Task description: A word-for-word repeat of all the data is the goal.

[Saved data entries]

-*-*-

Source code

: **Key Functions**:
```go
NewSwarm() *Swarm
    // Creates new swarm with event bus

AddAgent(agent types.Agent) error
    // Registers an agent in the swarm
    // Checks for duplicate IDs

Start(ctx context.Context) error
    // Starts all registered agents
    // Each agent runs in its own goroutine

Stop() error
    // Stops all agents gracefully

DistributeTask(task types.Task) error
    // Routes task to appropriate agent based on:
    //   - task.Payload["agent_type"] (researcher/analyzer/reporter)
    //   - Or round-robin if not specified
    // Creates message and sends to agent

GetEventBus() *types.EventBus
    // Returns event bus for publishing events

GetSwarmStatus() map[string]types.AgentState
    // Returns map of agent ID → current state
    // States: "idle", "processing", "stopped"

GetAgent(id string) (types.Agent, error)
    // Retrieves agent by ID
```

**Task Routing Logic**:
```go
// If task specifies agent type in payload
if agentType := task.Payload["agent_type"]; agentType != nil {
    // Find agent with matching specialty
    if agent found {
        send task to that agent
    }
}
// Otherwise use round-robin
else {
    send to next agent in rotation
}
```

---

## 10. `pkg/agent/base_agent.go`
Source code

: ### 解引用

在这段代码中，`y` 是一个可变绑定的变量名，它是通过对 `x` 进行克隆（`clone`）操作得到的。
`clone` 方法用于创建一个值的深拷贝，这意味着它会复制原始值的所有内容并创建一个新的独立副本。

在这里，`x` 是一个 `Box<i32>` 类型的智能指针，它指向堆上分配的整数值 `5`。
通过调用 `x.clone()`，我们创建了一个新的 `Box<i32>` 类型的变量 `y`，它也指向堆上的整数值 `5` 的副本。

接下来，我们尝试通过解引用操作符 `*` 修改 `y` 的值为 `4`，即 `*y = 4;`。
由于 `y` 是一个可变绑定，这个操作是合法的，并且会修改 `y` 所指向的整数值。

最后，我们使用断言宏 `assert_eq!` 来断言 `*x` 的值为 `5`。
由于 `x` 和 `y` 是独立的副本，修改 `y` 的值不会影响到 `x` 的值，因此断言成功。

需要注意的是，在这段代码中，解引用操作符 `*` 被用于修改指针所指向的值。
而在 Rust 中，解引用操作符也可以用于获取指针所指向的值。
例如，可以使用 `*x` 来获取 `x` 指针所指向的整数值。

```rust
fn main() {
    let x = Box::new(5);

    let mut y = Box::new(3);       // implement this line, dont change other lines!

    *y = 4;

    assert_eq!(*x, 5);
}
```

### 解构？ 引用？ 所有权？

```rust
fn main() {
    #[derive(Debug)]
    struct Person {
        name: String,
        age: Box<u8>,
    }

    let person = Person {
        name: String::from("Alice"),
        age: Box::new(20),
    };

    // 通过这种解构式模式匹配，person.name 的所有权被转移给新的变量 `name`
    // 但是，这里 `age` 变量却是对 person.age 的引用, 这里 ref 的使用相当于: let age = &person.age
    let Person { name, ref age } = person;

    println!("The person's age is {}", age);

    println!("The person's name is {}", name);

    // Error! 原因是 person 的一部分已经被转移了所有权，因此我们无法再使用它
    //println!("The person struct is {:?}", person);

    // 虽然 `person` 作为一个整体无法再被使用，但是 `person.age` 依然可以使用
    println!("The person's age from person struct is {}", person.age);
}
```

-*-*-

Exercise answer:
Source code

: **Key Functions**:
```go
NewSwarm() *Swarm
    // Creates new swarm with event bus

AddAgent(agent types.Agent) error
    // Registers an agent in the swarm
    // Checks for duplicate IDs

Start(ctx context.Context) error
    // Starts all registered agents
    // Each agent runs in its own goroutine

Stop() error
    // Stops all agents gracefully

DistributeTask(task types.Task) error
    // Routes task to appropriate agent based on:
    //   - task.Payload["agent_type"] (researcher/analyzer/reporter)
    //   - Or round-robin if not specified
    // Creates message and sends to agent

GetEventBus() *types.EventBus
    // Returns event bus for publishing events

GetSwarmStatus() map[string]types.AgentState
    // Returns map of agent ID → current state
    // States: "idle", "processing", "stopped"

GetAgent(id string) (types.Agent, error)
    // Retrieves agent by ID
```

**Task Routing Logic**:
```go
// If task specifies agent type in payload
if agentType := task.Payload["agent_type"]; agentType != nil {
    // Find agent with matching specialty
    if agent found {
        send task to that agent
    }
}
// Otherwise use round-robin
else {
    send to next agent in rotation
}
```

---

## 10. `pkg/agent/base_agent.go`
Source code

: ### 解引用

在这段代码中，`y` 是一个可变绑定的变量名，它是通过对 `x` 进行克隆（`clone`）操作得到的。
`clone` 方法用于创建一个值的深拷贝，这意味着它会复制原始值的所有内容并创建一个新的独立副本。

在这里，`x` 是一个 `Box<i32>` 类型的智能指针，它指向堆上分配的整数值 `5`。
通过调用 `x.clone()`，我们创建了一个新的 `Box<i32>` 类型的变量 `y`，它也指向堆上的整数值 `5` 的副本。

接下来，我们尝试通过解引用操作符 `*` 修改 `y` 的值为 `4`，即 `*y = 4;`。
由于 `y` 是一个可变绑定，这个操作是合法的，并且会修改 `y` 所指向的整数值。

最后，我们使用断言宏 `assert_eq!` 来断言 `*x` 的值为 `5`。
由于 `x` 和 `y` 是独立的副本，修改 `y` 的值不会影响到 `x` 的值，因此断言成功。

需要注意的是，在这段代码中，解引用操作符 `*` 被用于修改指针所指向的值。
而在 Rust 中，解引用操作符也可以用于获取指针所指向的值。
例如，可以使用 `*x` 来获取 `x` 指针所指向的整数值。

```rust
fn main() {
    let x = Box::new(5);

    let mut y = Box::new(3);       // implement this line, dont change other lines!

    *y = 4;

    assert_eq!(*x, 5);
}
```

### 解构？ 引用？ 所有权？

```rust
fn main() {
    #[derive(Debug)]
    struct Person {
        name: String,
        age: Box<u8>,
    }

    let person = Person {
        name: String::from("Alice"),
        age: Box::new(20),
    };

    // 通过这种解构式模式匹配，person.name 的所有权被转移给新的变量 `name`
    // 但是，这里 `age` 变量却是对 person.age 的引用, 这里 ref 的使用相当于: let age = &person.age
    let Person { name, ref age } = person;

    println!("The person's age is {}", age);

    println!("The person's name is {}", name);

    // Error! 原因是 person 的一部分已经被转移了所有权，因此我们无法再使用它
    //println!("The person struct is {:?}", person);

    // 虽然 `person` 作为一个整体无法再被使用，但是 `person.age` 依然可以使用
    println!("The person's age from person struct is {}", person.age);
}
```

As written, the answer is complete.